Exercise objective
In the entries that follow, the first line to write out is the one containing "19 How Mater", and the last is the one containing "26 UiPath, 5". Reproduce that stretch exactly, with nothing before or after it.
====== Given entries
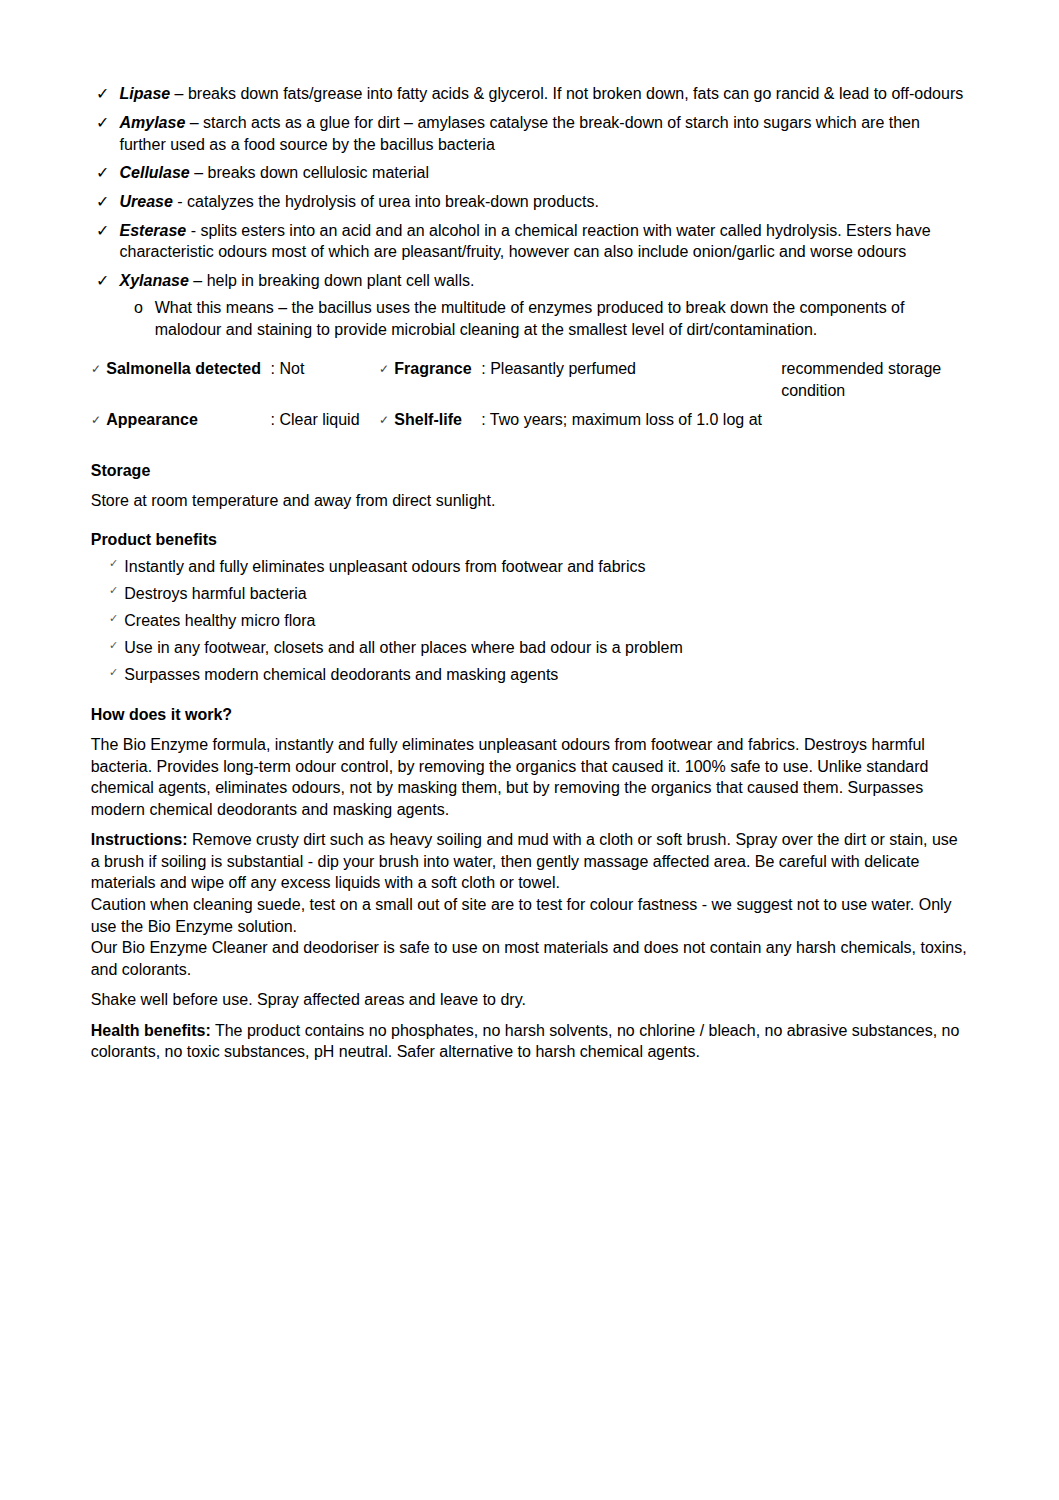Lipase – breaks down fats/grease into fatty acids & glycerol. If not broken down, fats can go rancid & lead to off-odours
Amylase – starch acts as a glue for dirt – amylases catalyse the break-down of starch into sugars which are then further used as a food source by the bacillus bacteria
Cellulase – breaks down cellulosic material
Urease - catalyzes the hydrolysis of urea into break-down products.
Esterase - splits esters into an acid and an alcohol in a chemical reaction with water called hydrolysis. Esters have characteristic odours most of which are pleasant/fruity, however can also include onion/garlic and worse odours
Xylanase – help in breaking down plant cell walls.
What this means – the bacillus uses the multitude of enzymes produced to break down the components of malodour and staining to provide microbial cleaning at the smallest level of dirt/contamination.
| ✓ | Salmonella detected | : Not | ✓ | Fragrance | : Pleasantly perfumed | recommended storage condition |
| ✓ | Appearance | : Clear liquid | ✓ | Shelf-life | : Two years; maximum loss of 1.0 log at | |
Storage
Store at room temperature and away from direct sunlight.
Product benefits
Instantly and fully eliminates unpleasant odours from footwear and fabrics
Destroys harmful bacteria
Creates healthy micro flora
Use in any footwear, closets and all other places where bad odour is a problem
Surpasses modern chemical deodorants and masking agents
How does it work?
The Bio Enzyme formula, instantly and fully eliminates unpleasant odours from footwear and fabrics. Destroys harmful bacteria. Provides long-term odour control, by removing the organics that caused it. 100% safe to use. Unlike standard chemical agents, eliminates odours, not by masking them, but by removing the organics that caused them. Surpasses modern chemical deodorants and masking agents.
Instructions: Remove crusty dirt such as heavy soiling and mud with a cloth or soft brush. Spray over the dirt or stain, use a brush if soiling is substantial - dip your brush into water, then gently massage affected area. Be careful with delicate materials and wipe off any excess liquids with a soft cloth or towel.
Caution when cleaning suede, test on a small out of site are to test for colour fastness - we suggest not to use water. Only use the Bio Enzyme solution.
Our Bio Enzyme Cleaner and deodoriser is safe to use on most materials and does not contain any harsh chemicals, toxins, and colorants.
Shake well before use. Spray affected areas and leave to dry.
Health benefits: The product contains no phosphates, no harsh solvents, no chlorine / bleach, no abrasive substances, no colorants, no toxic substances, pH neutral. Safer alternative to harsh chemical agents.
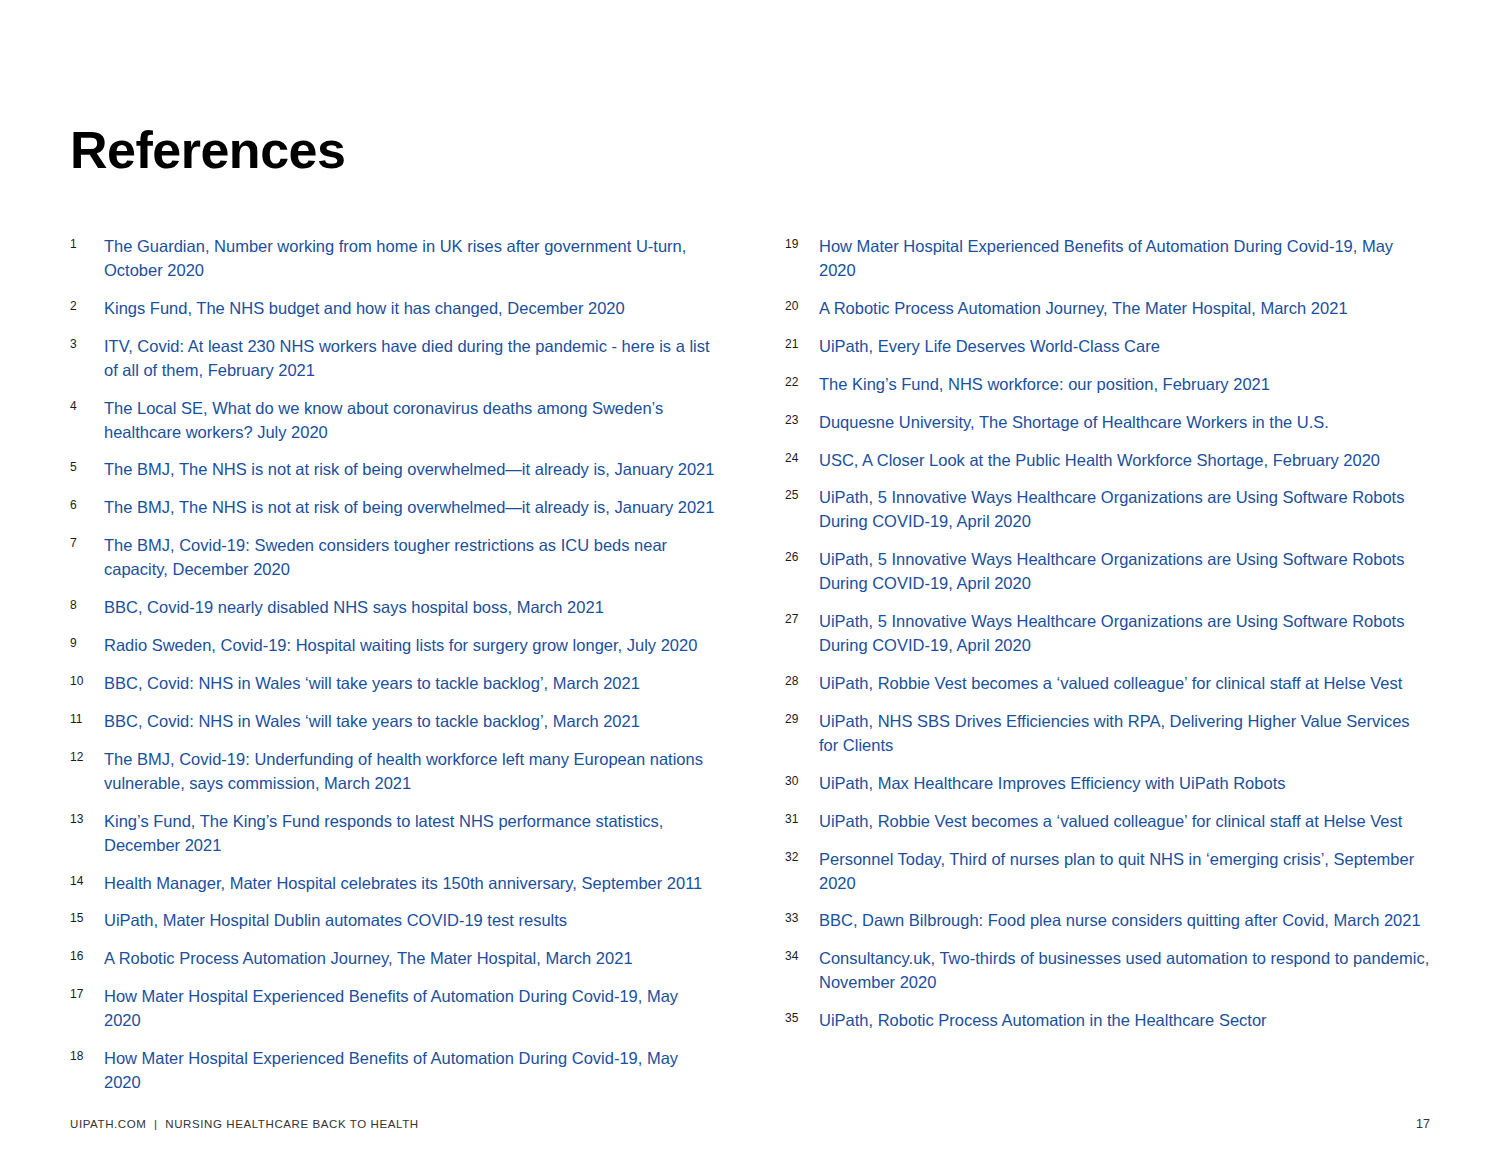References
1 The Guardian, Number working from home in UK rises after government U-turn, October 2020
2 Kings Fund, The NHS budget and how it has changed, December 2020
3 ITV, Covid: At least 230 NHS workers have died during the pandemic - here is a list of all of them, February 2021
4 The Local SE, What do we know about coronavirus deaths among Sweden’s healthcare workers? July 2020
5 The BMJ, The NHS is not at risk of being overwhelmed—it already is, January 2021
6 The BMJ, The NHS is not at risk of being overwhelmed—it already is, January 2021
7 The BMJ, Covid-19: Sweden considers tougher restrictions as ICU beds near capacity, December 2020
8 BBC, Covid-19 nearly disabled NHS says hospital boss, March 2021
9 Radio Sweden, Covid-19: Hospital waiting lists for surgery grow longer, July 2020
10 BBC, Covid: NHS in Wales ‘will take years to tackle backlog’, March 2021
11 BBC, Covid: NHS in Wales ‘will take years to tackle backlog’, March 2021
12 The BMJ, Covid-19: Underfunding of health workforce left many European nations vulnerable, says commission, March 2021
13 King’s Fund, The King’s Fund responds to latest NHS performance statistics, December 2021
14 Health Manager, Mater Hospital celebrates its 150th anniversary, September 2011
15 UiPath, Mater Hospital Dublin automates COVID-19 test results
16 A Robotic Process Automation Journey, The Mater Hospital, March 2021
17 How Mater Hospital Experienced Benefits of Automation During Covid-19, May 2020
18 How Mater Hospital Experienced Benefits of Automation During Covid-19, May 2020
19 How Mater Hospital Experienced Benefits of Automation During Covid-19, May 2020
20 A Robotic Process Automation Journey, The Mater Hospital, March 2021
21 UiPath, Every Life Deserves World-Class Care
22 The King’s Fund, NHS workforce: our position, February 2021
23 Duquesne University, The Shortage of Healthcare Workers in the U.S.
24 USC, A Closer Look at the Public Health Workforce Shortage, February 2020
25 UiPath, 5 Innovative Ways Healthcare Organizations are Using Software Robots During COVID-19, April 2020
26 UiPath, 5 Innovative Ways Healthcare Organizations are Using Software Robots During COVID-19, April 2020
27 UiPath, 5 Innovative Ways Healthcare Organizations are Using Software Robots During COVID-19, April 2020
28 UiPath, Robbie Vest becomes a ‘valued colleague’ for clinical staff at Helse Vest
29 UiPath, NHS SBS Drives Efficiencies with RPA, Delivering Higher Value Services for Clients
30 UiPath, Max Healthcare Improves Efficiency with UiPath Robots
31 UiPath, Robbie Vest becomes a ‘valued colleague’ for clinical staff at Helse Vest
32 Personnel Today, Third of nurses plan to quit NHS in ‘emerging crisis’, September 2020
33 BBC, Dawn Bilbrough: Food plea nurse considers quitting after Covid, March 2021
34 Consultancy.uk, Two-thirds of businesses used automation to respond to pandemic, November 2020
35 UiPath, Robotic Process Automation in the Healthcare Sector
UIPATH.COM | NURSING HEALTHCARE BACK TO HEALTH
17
============
Finished task
19 How Mater Hospital Experienced Benefits of Automation During Covid-19, May 2020
20 A Robotic Process Automation Journey, The Mater Hospital, March 2021
21 UiPath, Every Life Deserves World-Class Care
22 The King’s Fund, NHS workforce: our position, February 2021
23 Duquesne University, The Shortage of Healthcare Workers in the U.S.
24 USC, A Closer Look at the Public Health Workforce Shortage, February 2020
25 UiPath, 5 Innovative Ways Healthcare Organizations are Using Software Robots During COVID-19, April 2020
26 UiPath, 5 Innovative Ways Healthcare Organizations are Using Software Robots During COVID-19, April 2020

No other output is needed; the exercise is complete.